▶ _AIM OF THE TASK_
Wherever the word "down" occurs in the listing below, copy that whole line.

▶ _GIVEN DATA_
######

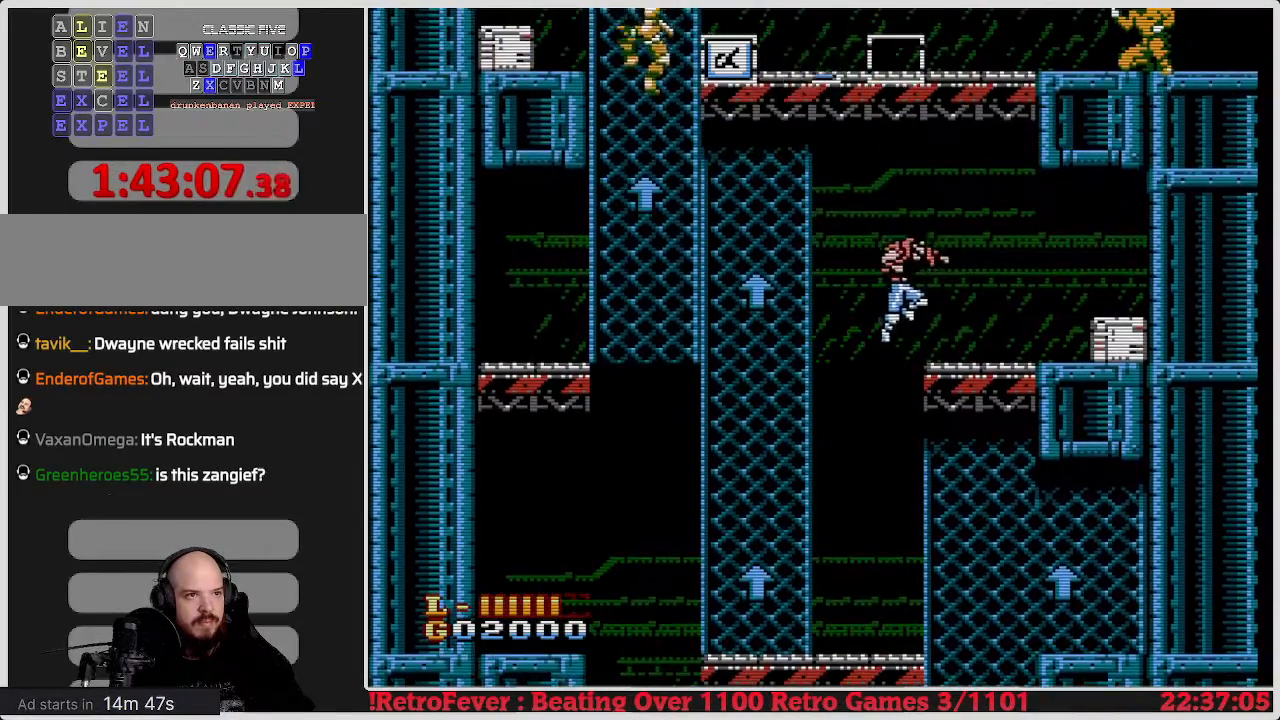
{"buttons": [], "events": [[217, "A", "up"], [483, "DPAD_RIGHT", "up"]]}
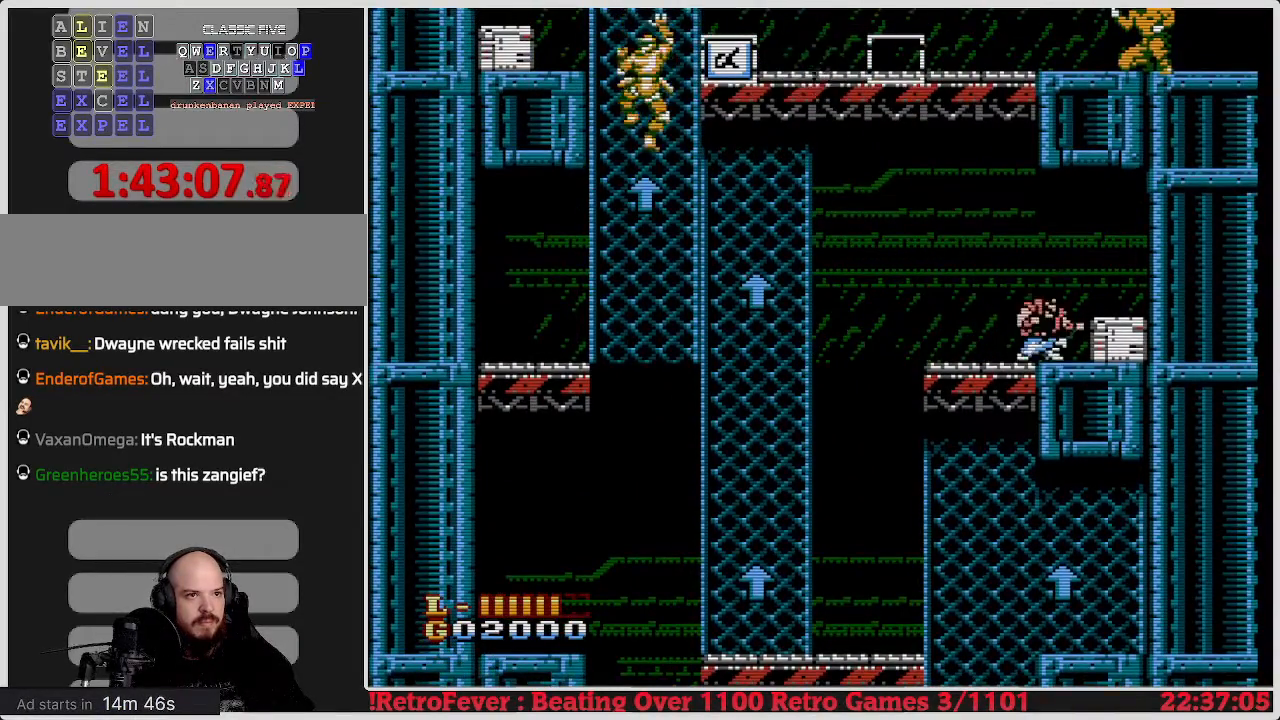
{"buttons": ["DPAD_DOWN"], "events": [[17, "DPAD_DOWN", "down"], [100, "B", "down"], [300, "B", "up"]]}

######

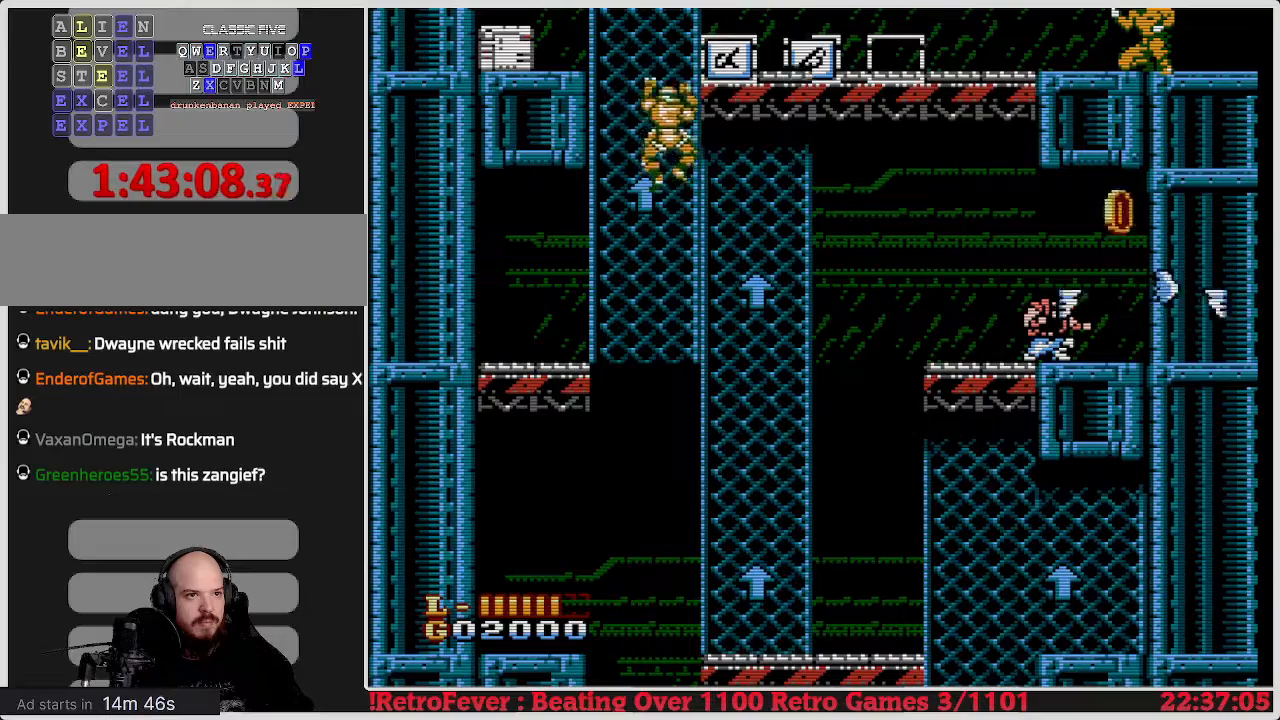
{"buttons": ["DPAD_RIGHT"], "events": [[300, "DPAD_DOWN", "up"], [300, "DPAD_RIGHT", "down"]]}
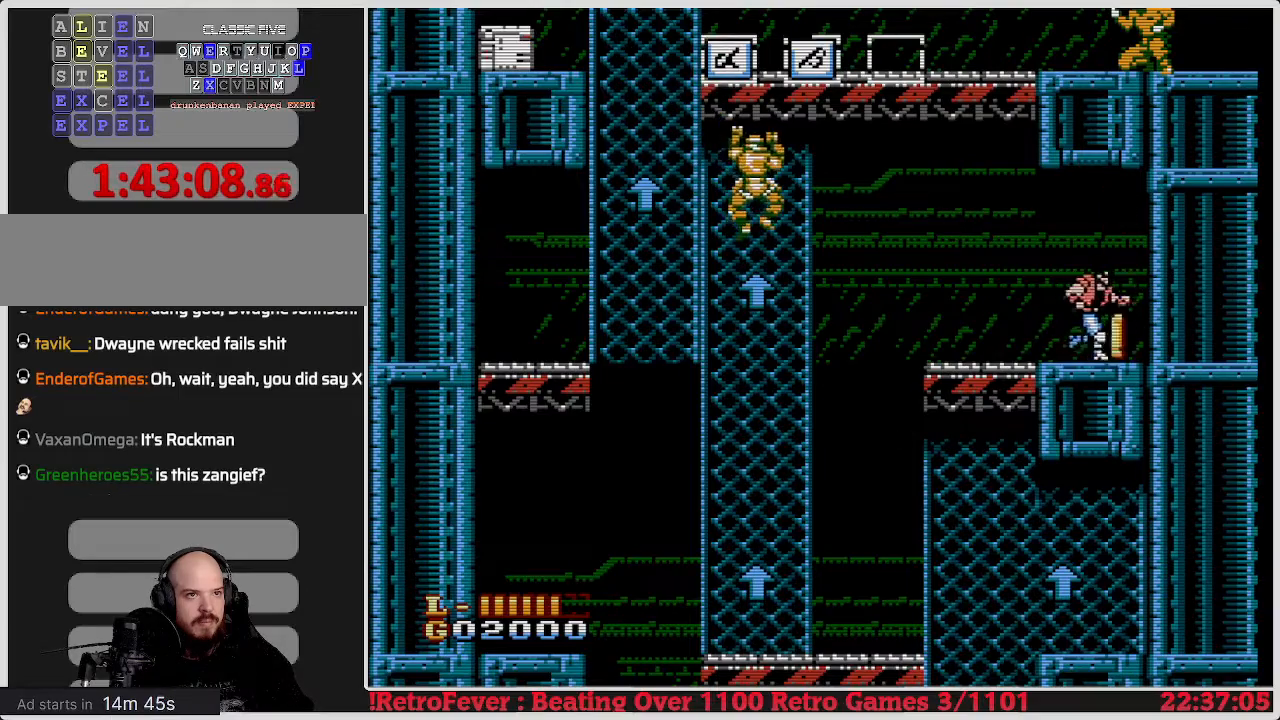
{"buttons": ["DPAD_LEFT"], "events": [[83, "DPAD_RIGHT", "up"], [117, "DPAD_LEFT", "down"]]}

######

▶ _SOLVED EXERCISE_
{"buttons": ["DPAD_DOWN"], "events": [[17, "DPAD_DOWN", "down"], [100, "B", "down"], [300, "B", "up"]]}
{"buttons": ["DPAD_RIGHT"], "events": [[300, "DPAD_DOWN", "up"], [300, "DPAD_RIGHT", "down"]]}
{"buttons": ["DPAD_LEFT"], "events": [[83, "DPAD_RIGHT", "up"], [117, "DPAD_LEFT", "down"]]}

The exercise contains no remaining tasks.